**EXERCISE**
Each line of the listing below that includes "Bekaj" should be reported.
INFORMATION PROVIDED: Begin
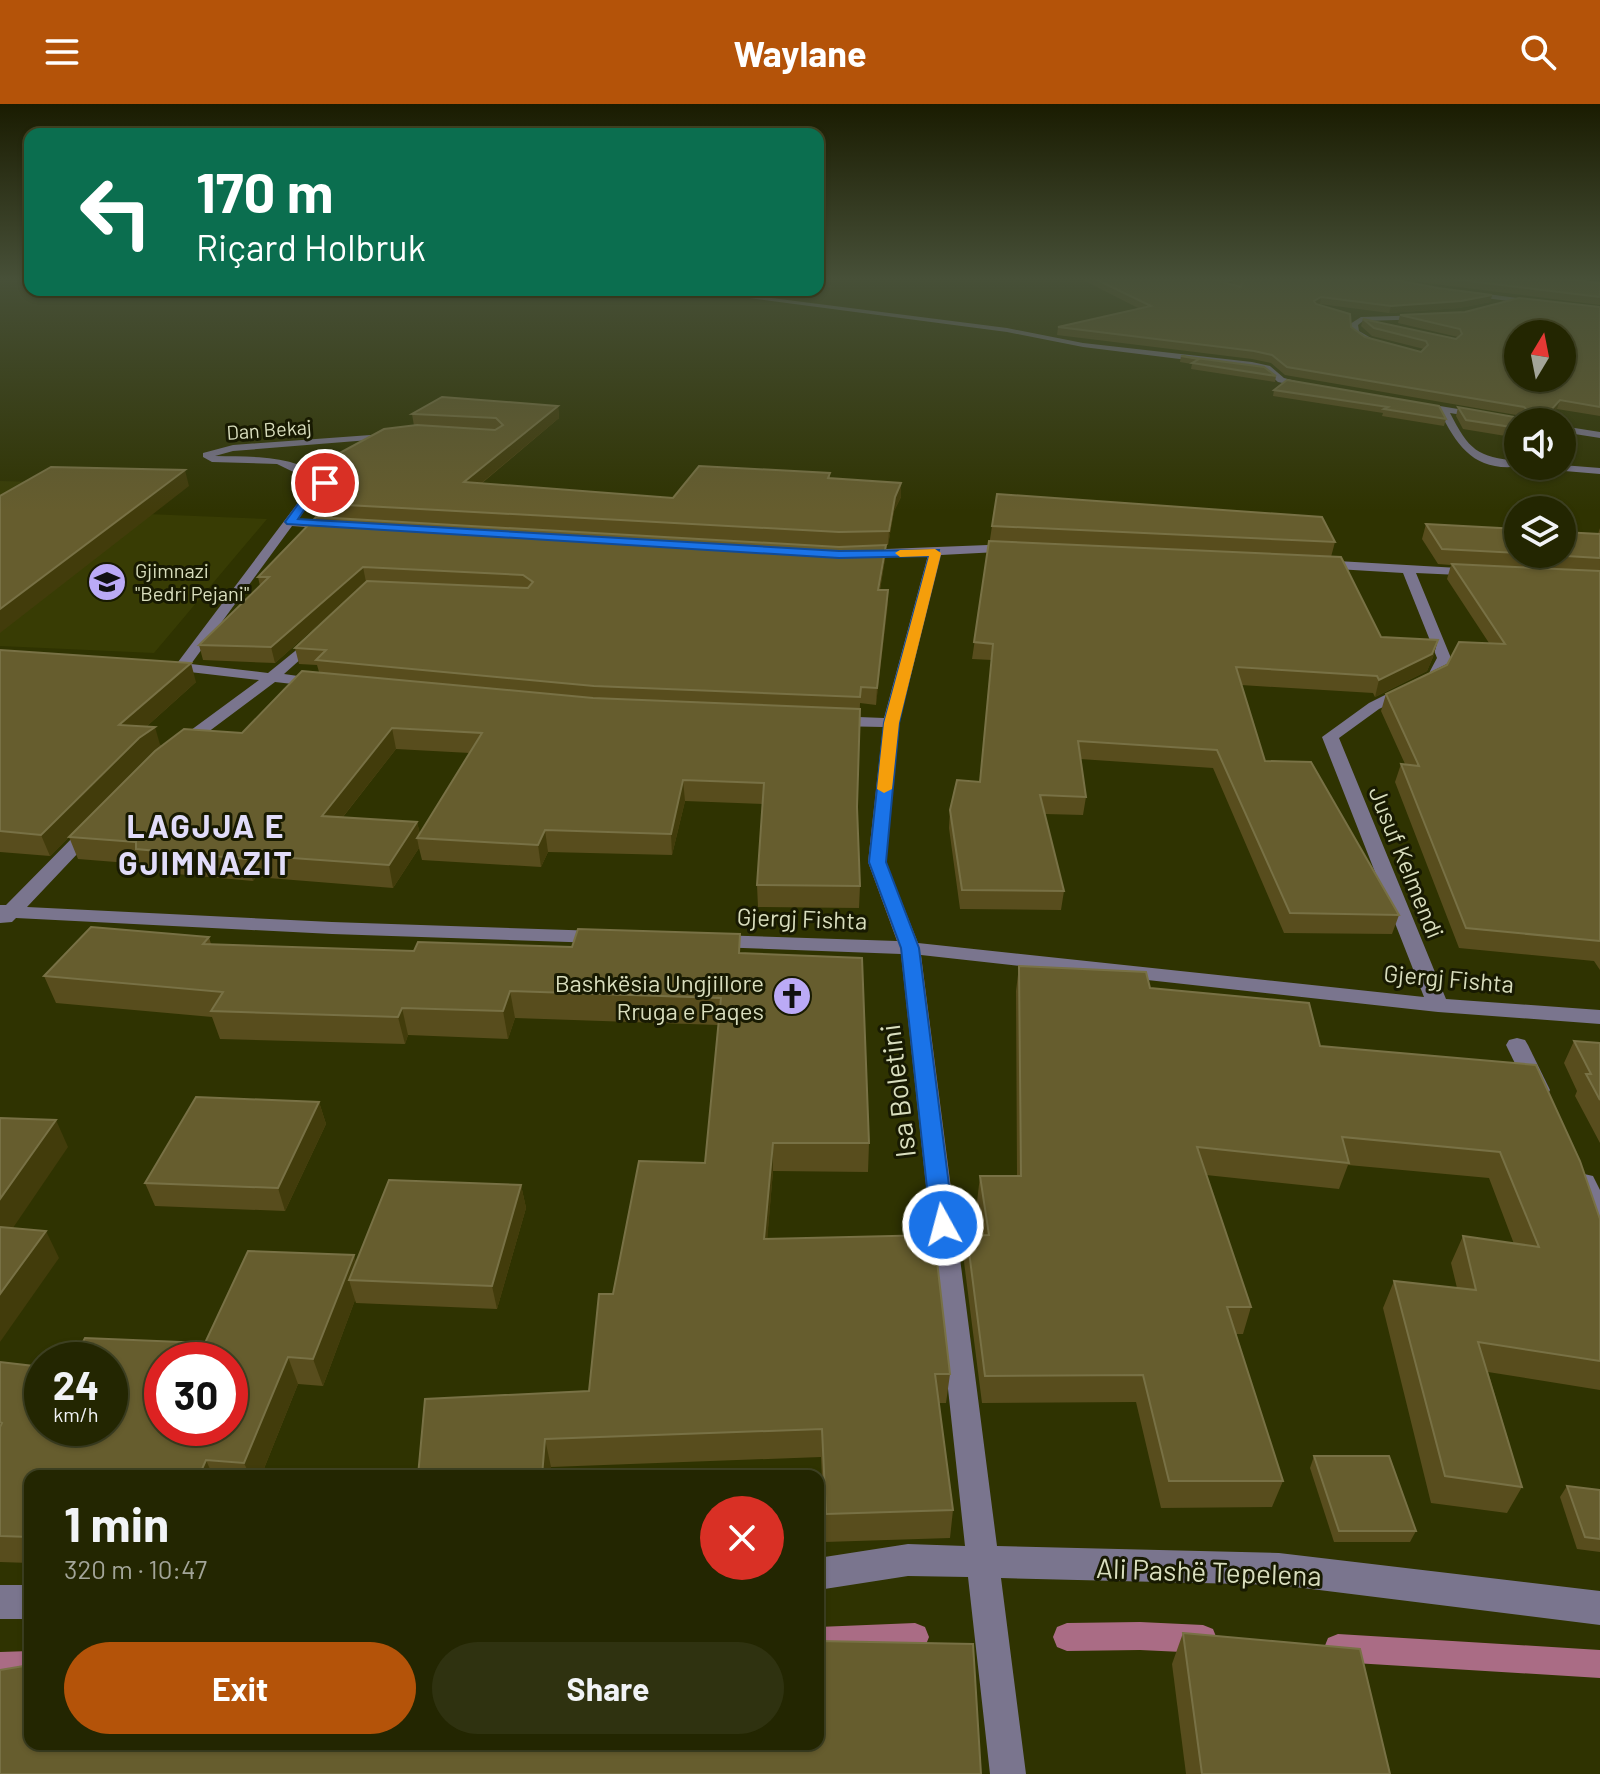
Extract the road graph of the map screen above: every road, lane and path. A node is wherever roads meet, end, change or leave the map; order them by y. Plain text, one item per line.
1 (1175, 356) edge
2 (1324, 388) edge
3 (1404, 403) edge
4 (1443, 409) junction
5 (1504, 419) edge
6 (1576, 431) edge
7 (406, 433) edge
8 (1600, 435) edge
9 (1504, 462) edge
10 (1576, 469) edge
11 (1600, 471) edge
12 (291, 522) junction
13 (353, 526) edge
14 (1027, 549) edge
15 (935, 553) junction
16 (839, 554) edge
17 (1299, 563) edge
18 (1408, 569) junction
19 (1488, 573) edge
20 (331, 625) edge
21 (142, 665) edge
22 (183, 665) junction
23 (270, 679) junction
24 (332, 685) edge
25 (814, 720) edge
26 (891, 723) junction
27 (165, 757) edge
28 (98, 822) edge
29 (3, 916) edge
30 (613, 938) edge
31 (691, 940) edge
32 (910, 948) junction
33 (1438, 1005) junction
34 (1600, 1017) edge
35 (1517, 1045) dead end
36 (1552, 1116) edge
37 (1572, 1159) edge
38 (1600, 1216) edge
39 (983, 1564) junction
40 (824, 1573) edge
41 (0, 1602) edge
42 (24, 1602) edge
43 (1600, 1608) edge
44 (1008, 1774) edge

1 - 2 street
3 - 4 street
4 - 5 street
4 - 9 street
6 - 8 street
7 - 12 street, Dan Bekaj
10 - 11 street
12 - 13 street
12 - 22 street, Dan Bekaj
14 - 15 street
15 - 16 street
15 - 26 street, Isa Boletini
17 - 18 street
18 - 19 street
18 - 33 street, Jusuf Kelmendi
20 - 23 street
21 - 22 street
22 - 23 street
23 - 24 street
23 - 27 street
25 - 26 street
26 - 32 street, Isa Boletini
28 - 29 street
29 - 30 street
31 - 32 street, Gjergj Fishta
32 - 33 street, Gjergj Fishta
32 - 39 street, Isa Boletini
33 - 34 street, Gjergj Fishta
35 - 36 street
37 - 38 street
39 - 40 street, Ali Pashë Tepelena
39 - 43 street, Ali Pashë Tepelena
39 - 44 street, Isa Boletini
41 - 42 street

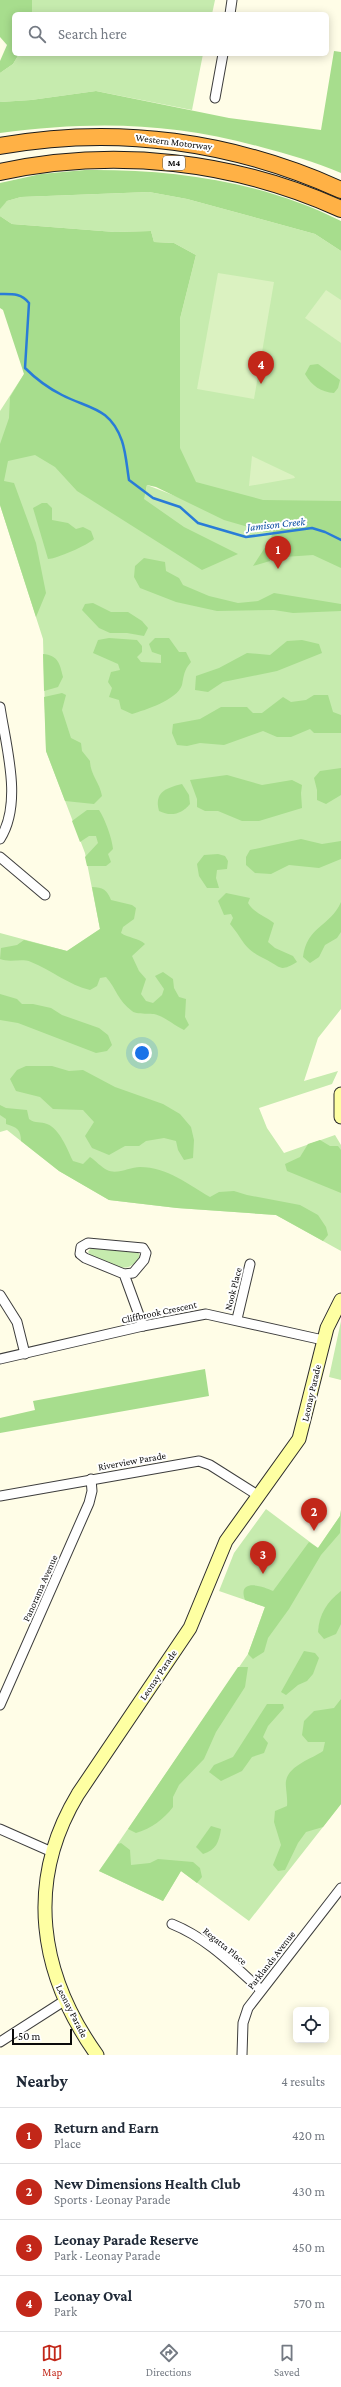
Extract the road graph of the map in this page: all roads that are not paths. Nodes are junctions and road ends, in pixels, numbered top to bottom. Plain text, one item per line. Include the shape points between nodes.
1 (232, 0) edge
2 (230, 12) edge
3 (223, 56) edge
4 (215, 98) dead end
5 (0, 146) edge
6 (296, 170) junction
7 (0, 172) edge
8 (341, 183) edge
9 (341, 190) edge
10 (341, 210) edge
11 (0, 707) edge
12 (3, 753) edge
13 (0, 839) edge
14 (0, 856) edge
15 (45, 895) dead end
16 (341, 1094) edge
17 (341, 1117) edge
18 (250, 1264) dead end
19 (124, 1274) junction
20 (0, 1295) edge
21 (341, 1300) edge
22 (236, 1319) junction
23 (143, 1326) junction
24 (323, 1340) junction
25 (25, 1354) junction
26 (0, 1359) edge
27 (91, 1479) junction
28 (0, 1496) edge
29 (260, 1496) junction
30 (0, 1704) edge
31 (0, 1829) edge
32 (52, 1852) junction
33 (341, 1888) edge
34 (172, 1924) dead end
35 (261, 1990) junction
36 (64, 2001) junction
37 (0, 2042) edge
38 (98, 2055) edge
39 (242, 2055) edge

1 - 2 street
3 - 4 street
5 - 6 highway, Western Motorway / M4 via 76,136 150,138 218,148
6 - 8 highway via 318,173
6 - 9 highway, Western Motorway / M4
7 - 10 highway, Western Motorway / M4 via 79,161 170,162 259,179 295,190
11 - 12 street
12 - 13 street via 12,807 8,824
14 - 15 street
16 - 17 street
18 - 22 street, Nook Place
19 - 19 street via 85,1258 80,1254 81,1247 88,1243 143,1248 146,1253 144,1260 133,1273
19 - 23 street
20 - 25 street via 17,1322
21 - 24 street, Leonay Parade
22 - 23 street, Cliffbrook Crescent via 198,1314
22 - 24 street, Cliffbrook Crescent
23 - 25 street, Cliffbrook Crescent
24 - 29 street, Leonay Parade via 301,1435
25 - 26 street, Cliffbrook Crescent
27 - 28 street, Riverview Parade
27 - 29 street, Riverview Parade via 199,1461 210,1465
27 - 30 street, Panorama Avenue via 89,1503
29 - 32 street, Leonay Parade via 224,1544 190,1628 73,1803
31 - 32 street
32 - 36 street, Leonay Parade via 45,1890 44,1914 50,1958
33 - 35 street, Parklands Avenue
34 - 35 street, Regatta Place via 194,1934 221,1954
35 - 39 street, Parklands Avenue via 245,2014
36 - 37 street
36 - 38 street, Leonay Parade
INFORMATION PROVIDED: End
**EXERCISE SOLUTION**
7 - 12 street, Dan Bekaj
12 - 22 street, Dan Bekaj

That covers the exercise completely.